VATICAN CITY — The body of Pope John Paul II, his face placid, his pale hands clutching rosary beads, went on televised display Sunday as the Vatican began the long goodbye of a ritual-filled interregnum that will end with the election of his successor.
Fifteen hours after the pope's death, images from his private wake in the Apostolic Palace flashed around the world from Vatican cameras. Outside, a requiem Mass drew 100,000 worshipers to St.

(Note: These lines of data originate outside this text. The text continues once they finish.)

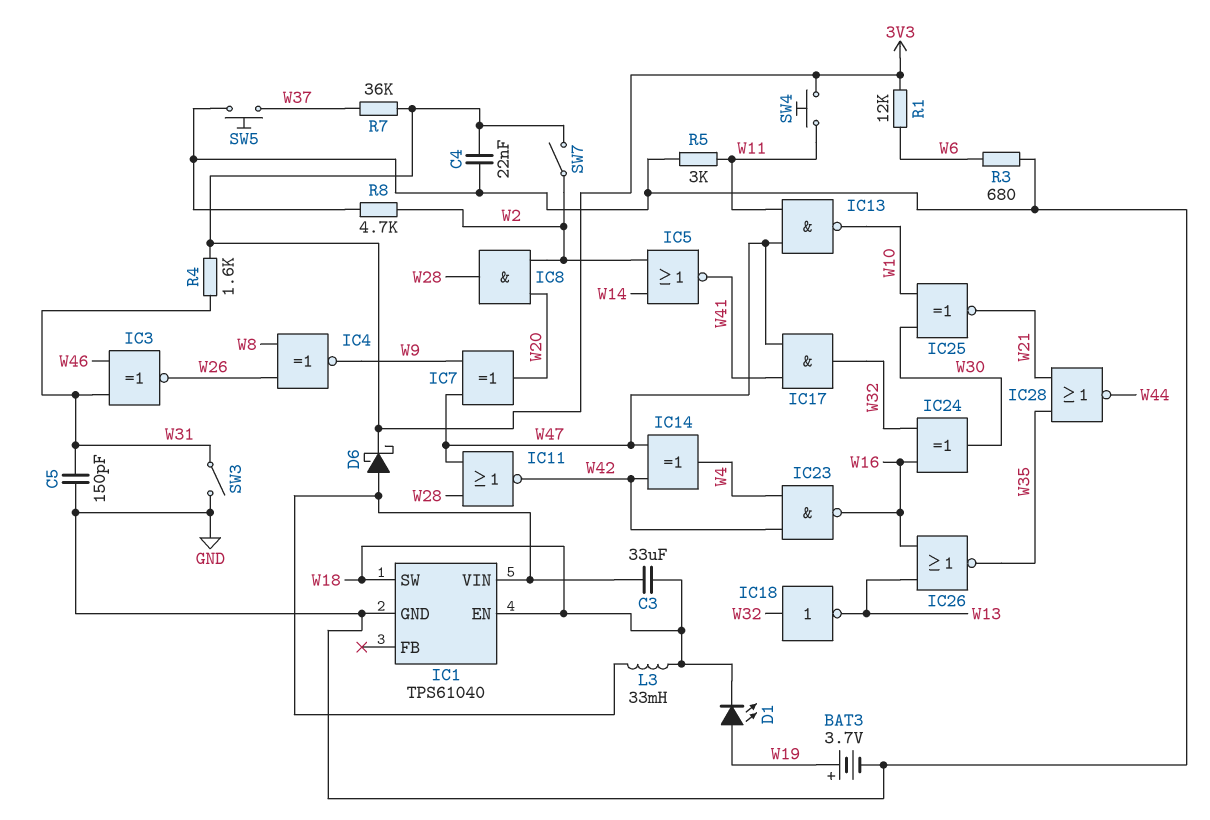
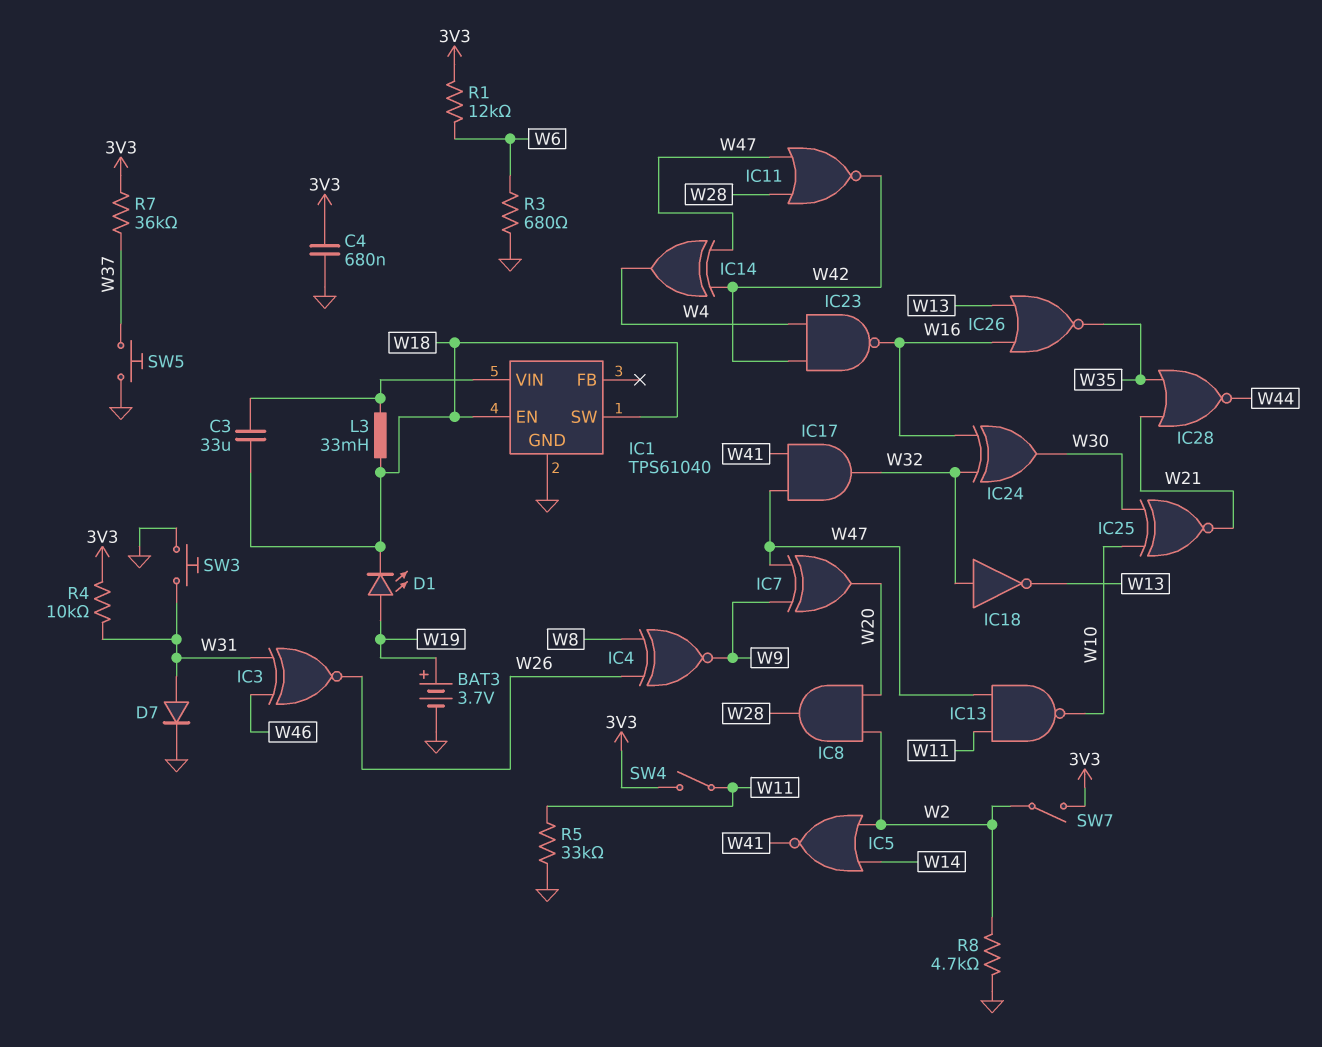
C4: 22nF (3V3, GND) -> 680nF (3V3, GND)
C5: 150pF (GND, W31) -> none
D6: schottky (A IC1/VIN, K 3V3) -> none
D7: none -> diode (A W31, K GND)
R4: 1.6k (3V3, W31) -> 10k (3V3, W31)
R5: 3k (GND, W11) -> 33k (GND, W11)
SW3: switch (GND, W31) -> button (GND, W31)
SW4: button (3V3, W11) -> switch (3V3, W11)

Peter's Square, where 2 million pilgrims are expected to converge for the Roman Catholic leader's public wake and funeral this week.
"He died with the serenity of the saints," Cardinal Angelo Sodano said in his homily at the Mass, recalling his final visit to the 84-year-old John Paul's deathbed in the papal apartment.
The crowd applauded and some fought back tears when Archbishop Leonardo Sandri read a posthumous appeal he said the pope had prepared -- perhaps one of the last written messages of John Paul's 26-year reign.
"To humanity, which sometimes seems lost and dominated by the power of evil, egoism and fear, the risen Lord offers as a gift his love that pardons, reconciles and reopens the soul to hope," it said.
The Vatican released a report Sunday by the pope's personal physician stating that John Paul had died of septic shock and irreversible cardio-circulatory collapse. It also said he had suffered from Parkinson's disease, acute breathing problems, heart disease and a benign enlarged prostate complicated by a urinary infection.
Dr. Renato Buzzonetti said he pronounced John Paul dead Saturday night after more than 20 minutes of tests with electrocardiograph equipment.
The prompt release of the report and decision to televise the private wake characterized a pope attuned to the needs of round-the-clock television news programs and the Internet, both born on his watch.
His death had been announced by e-mail from papal spokesman Joaquin Navarro-Valls to news organizations 15 minutes after the doctor certified it.
"Normally you don't see the pope's body until he is laid out in state in St. Peter's for everyone to see," said Father Thomas Reese, a Vatican specialist and New York-based editor of the Jesuit magazine America. "Even in death, John Paul was a pope open to the most modern media coverage."
The College of Cardinals is expected to approve a tentative plan to send the pope's body to St. Peter's Basilica for public viewing starting this afternoon.